**REQUIREMENT**
Write the records out again exactly, but without pictures.

-- Opening Marker --

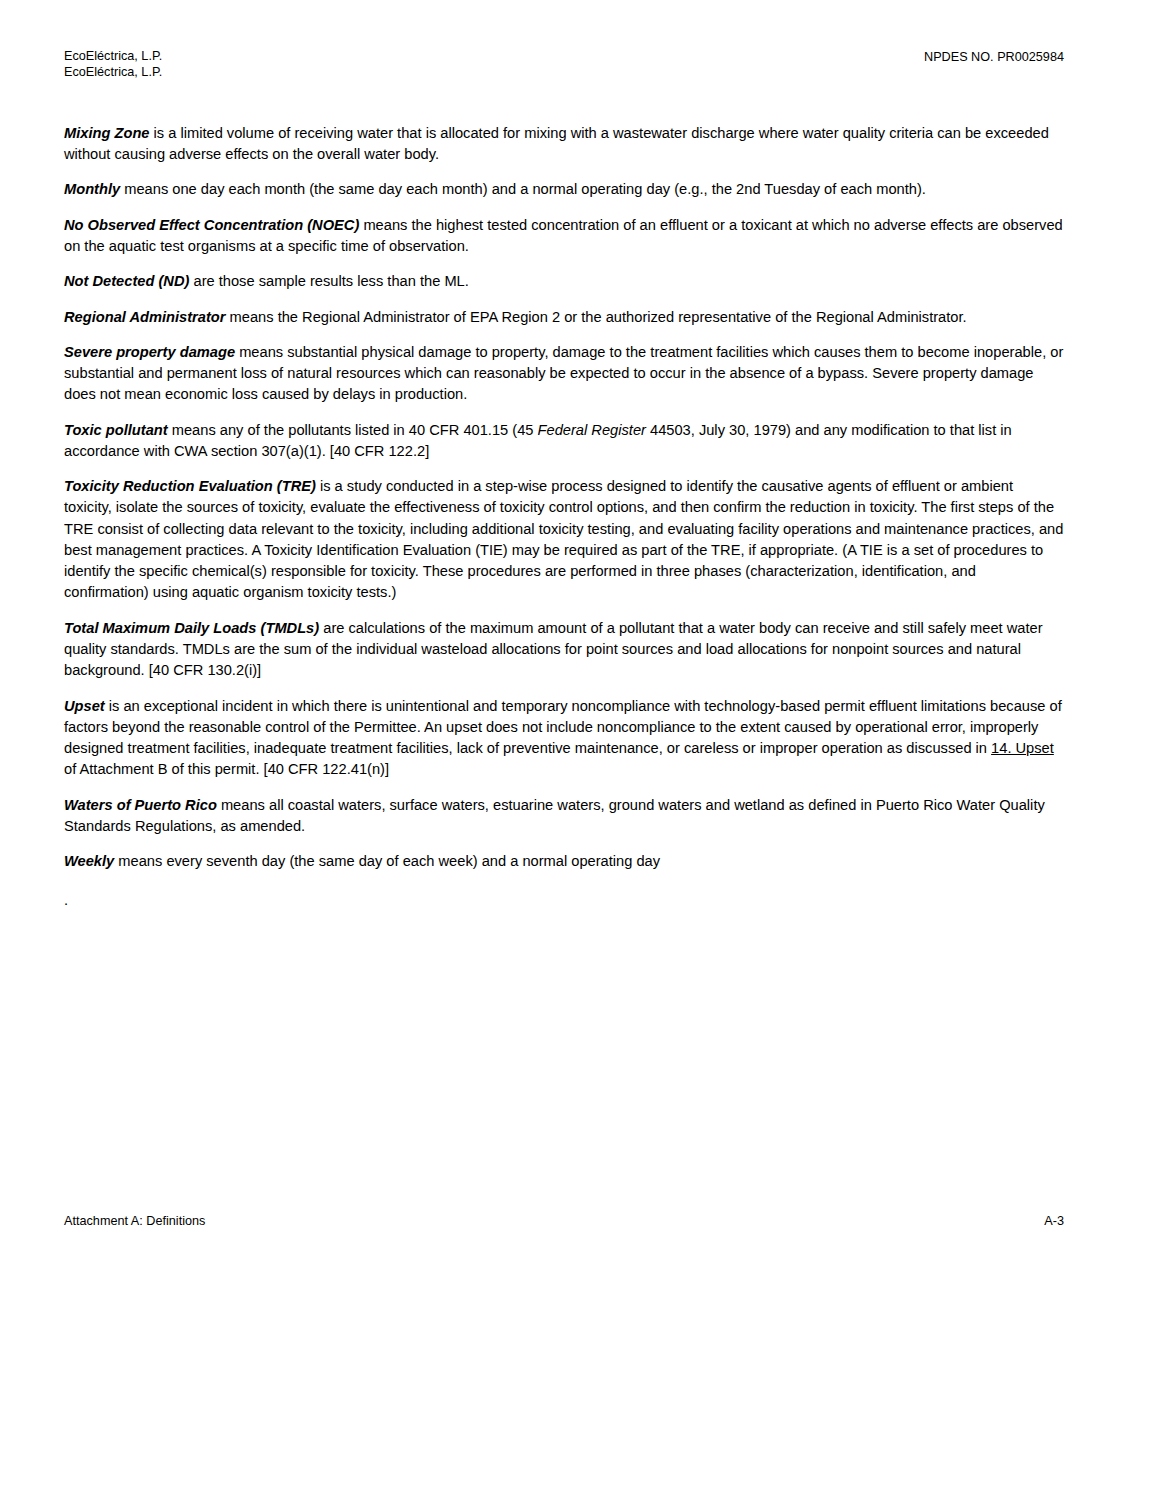EcoEléctrica, L.P.
EcoEléctrica, L.P.
NPDES NO. PR0025984
Mixing Zone is a limited volume of receiving water that is allocated for mixing with a wastewater discharge where water quality criteria can be exceeded without causing adverse effects on the overall water body.
Monthly means one day each month (the same day each month) and a normal operating day (e.g., the 2nd Tuesday of each month).
No Observed Effect Concentration (NOEC) means the highest tested concentration of an effluent or a toxicant at which no adverse effects are observed on the aquatic test organisms at a specific time of observation.
Not Detected (ND) are those sample results less than the ML.
Regional Administrator means the Regional Administrator of EPA Region 2 or the authorized representative of the Regional Administrator.
Severe property damage means substantial physical damage to property, damage to the treatment facilities which causes them to become inoperable, or substantial and permanent loss of natural resources which can reasonably be expected to occur in the absence of a bypass. Severe property damage does not mean economic loss caused by delays in production.
Toxic pollutant means any of the pollutants listed in 40 CFR 401.15 (45 Federal Register 44503, July 30, 1979) and any modification to that list in accordance with CWA section 307(a)(1). [40 CFR 122.2]
Toxicity Reduction Evaluation (TRE) is a study conducted in a step-wise process designed to identify the causative agents of effluent or ambient toxicity, isolate the sources of toxicity, evaluate the effectiveness of toxicity control options, and then confirm the reduction in toxicity. The first steps of the TRE consist of collecting data relevant to the toxicity, including additional toxicity testing, and evaluating facility operations and maintenance practices, and best management practices. A Toxicity Identification Evaluation (TIE) may be required as part of the TRE, if appropriate. (A TIE is a set of procedures to identify the specific chemical(s) responsible for toxicity. These procedures are performed in three phases (characterization, identification, and confirmation) using aquatic organism toxicity tests.)
Total Maximum Daily Loads (TMDLs) are calculations of the maximum amount of a pollutant that a water body can receive and still safely meet water quality standards. TMDLs are the sum of the individual wasteload allocations for point sources and load allocations for nonpoint sources and natural background. [40 CFR 130.2(i)]
Upset is an exceptional incident in which there is unintentional and temporary noncompliance with technology-based permit effluent limitations because of factors beyond the reasonable control of the Permittee. An upset does not include noncompliance to the extent caused by operational error, improperly designed treatment facilities, inadequate treatment facilities, lack of preventive maintenance, or careless or improper operation as discussed in 14. Upset of Attachment B of this permit. [40 CFR 122.41(n)]
Waters of Puerto Rico means all coastal waters, surface waters, estuarine waters, ground waters and wetland as defined in Puerto Rico Water Quality Standards Regulations, as amended.
Weekly means every seventh day (the same day of each week) and a normal operating day
.
Attachment A: Definitions
A-3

-- Closing Marker --

**RESPONSE BELOW**
EcoEléctrica, L.P.
EcoEléctrica, L.P.
NPDES NO. PR0025984
Mixing Zone is a limited volume of receiving water that is allocated for mixing with a wastewater discharge where water quality criteria can be exceeded without causing adverse effects on the overall water body.
Monthly means one day each month (the same day each month) and a normal operating day (e.g., the 2nd Tuesday of each month).
No Observed Effect Concentration (NOEC) means the highest tested concentration of an effluent or a toxicant at which no adverse effects are observed on the aquatic test organisms at a specific time of observation.
Not Detected (ND) are those sample results less than the ML.
Regional Administrator means the Regional Administrator of EPA Region 2 or the authorized representative of the Regional Administrator.
Severe property damage means substantial physical damage to property, damage to the treatment facilities which causes them to become inoperable, or substantial and permanent loss of natural resources which can reasonably be expected to occur in the absence of a bypass. Severe property damage does not mean economic loss caused by delays in production.
Toxic pollutant means any of the pollutants listed in 40 CFR 401.15 (45 Federal Register 44503, July 30, 1979) and any modification to that list in accordance with CWA section 307(a)(1). [40 CFR 122.2]
Toxicity Reduction Evaluation (TRE) is a study conducted in a step-wise process designed to identify the causative agents of effluent or ambient toxicity, isolate the sources of toxicity, evaluate the effectiveness of toxicity control options, and then confirm the reduction in toxicity. The first steps of the TRE consist of collecting data relevant to the toxicity, including additional toxicity testing, and evaluating facility operations and maintenance practices, and best management practices. A Toxicity Identification Evaluation (TIE) may be required as part of the TRE, if appropriate. (A TIE is a set of procedures to identify the specific chemical(s) responsible for toxicity. These procedures are performed in three phases (characterization, identification, and confirmation) using aquatic organism toxicity tests.)
Total Maximum Daily Loads (TMDLs) are calculations of the maximum amount of a pollutant that a water body can receive and still safely meet water quality standards. TMDLs are the sum of the individual wasteload allocations for point sources and load allocations for nonpoint sources and natural background. [40 CFR 130.2(i)]
Upset is an exceptional incident in which there is unintentional and temporary noncompliance with technology-based permit effluent limitations because of factors beyond the reasonable control of the Permittee. An upset does not include noncompliance to the extent caused by operational error, improperly designed treatment facilities, inadequate treatment facilities, lack of preventive maintenance, or careless or improper operation as discussed in 14. Upset of Attachment B of this permit. [40 CFR 122.41(n)]
Waters of Puerto Rico means all coastal waters, surface waters, estuarine waters, ground waters and wetland as defined in Puerto Rico Water Quality Standards Regulations, as amended.
Weekly means every seventh day (the same day of each week) and a normal operating day
.
Attachment A: Definitions
A-3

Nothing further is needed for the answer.